Where was Walt & Co?


    I grew up in a small town much like Malibu and although I have no children of my own, I am happy that I enjoy good relationships with the children of my adult friends in town. It is for that reason I attended the Malibu High School Athletic Booster Club fund-raiser on Saturday.

    What I saw there exemplified a problem common to many communities throughout our country. There were hundreds of Malibu parents with their children of all ages, having a great time on a sunny Saturday. In the town where I grew up, that kind of community event would have drawn every civic leader and elected official.

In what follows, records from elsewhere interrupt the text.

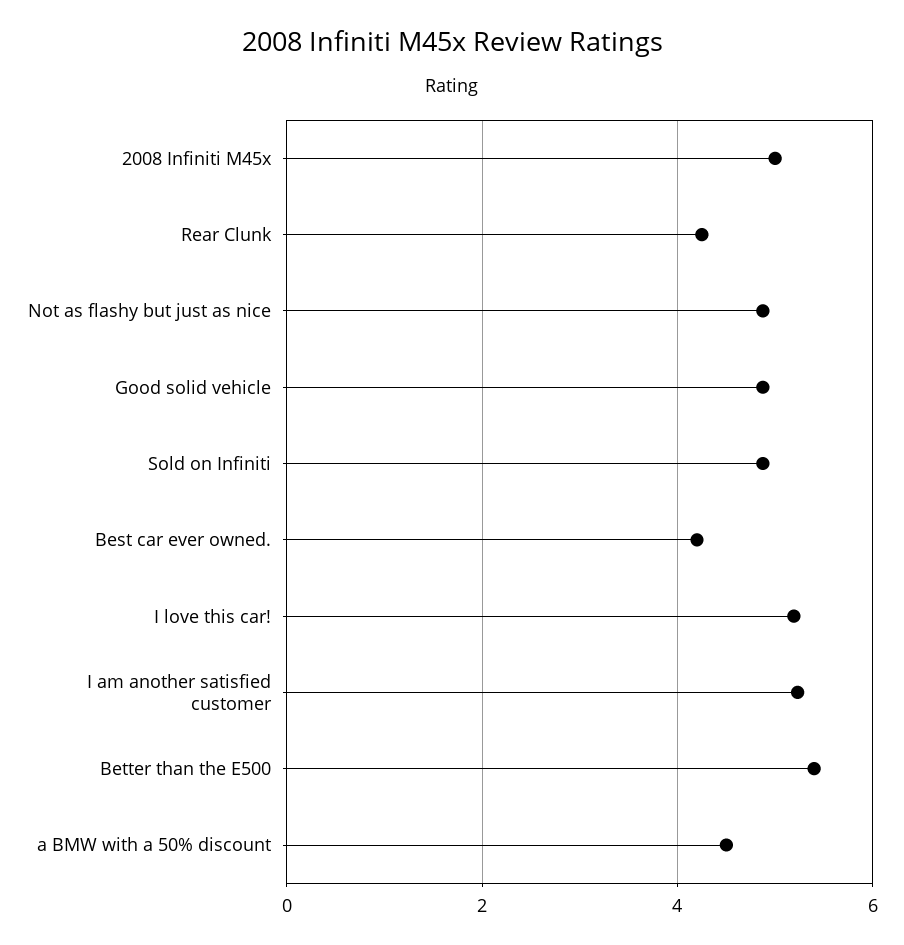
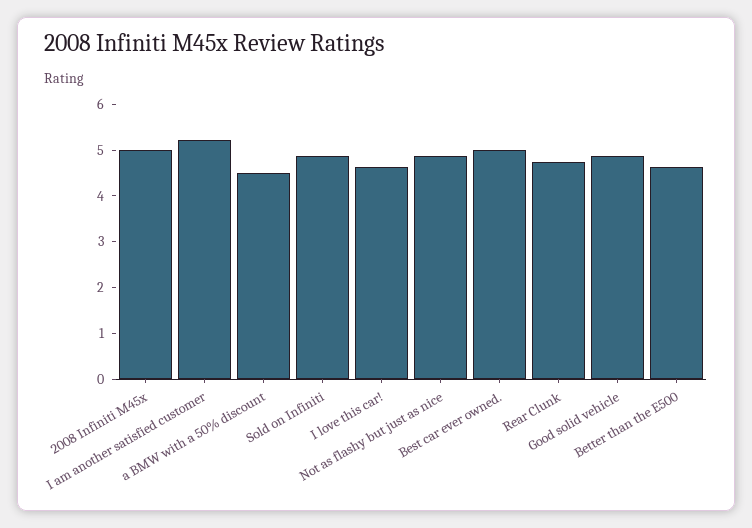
Rear Clunk: 4.2 -> 4.8
Best car ever owned.: 4.2 -> 5
I love this car!: 5.2 -> 4.6
Better than the E500: 5.4 -> 4.6

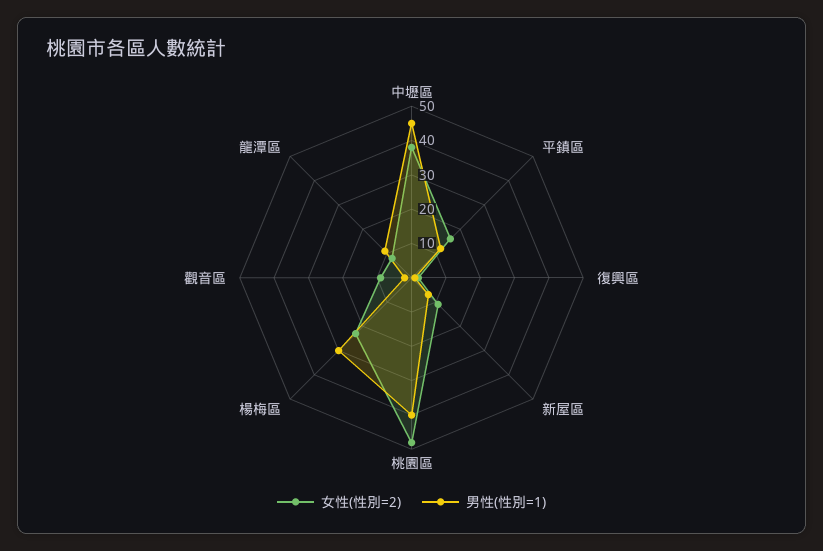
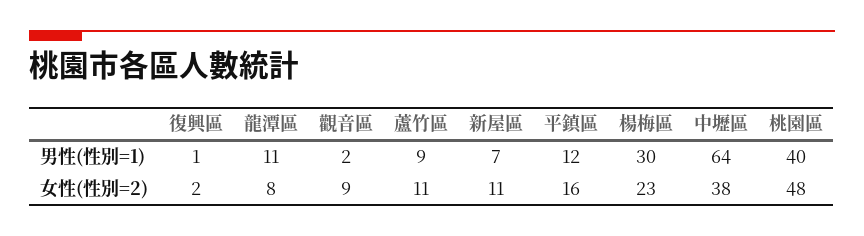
男性(性別=1), 中壢區: 45 -> 64
男性(性別=1), 蘆竹區: none -> 9
女性(性別=2), 蘆竹區: none -> 11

They recognized the importance of talking with parents and their kids, sharing their concerns and just having a good time with neighbors and constituents. Not so with Malibu. I didn’t see a single council member or Mayor Keller.

    That’s a shame. The mayor and council members not only missed out on a great time, they missed an opportunity to break out of their insular, tight-knit political and social circles to mingle with the real Malibu residents.

    I’m glad I didn’t miss that opportunity. Former Councilman Jeff Jennings and his wife were there. I saw Marissa Coughlin, president of Kiwanis and a tot-lot advocate, and John Mills, who spearheaded the successful effort to secure a skateboard park for kids. I saw that the Malibu Bay Company reserved a table and I’m sure other businesses reserved tables, too. I saw Kristin Reynolds, president of PARCS and Paul Major from the Community Center. Their presences was the kind of show of support our schools and the kids who attend them need.

    When the decision makers choose to separate themselves from the parents and children of their town, how can their policies and decisions reflect the needs of Malibu’s future? We are all struggling to create communities that live in harmony instead of engendering the disconnection that contributed to the horrible situation in Littleton. I call on Malibu’s city leaders to change their ways and start setting an example of inclusion and involvement instead of disinterest and isolation.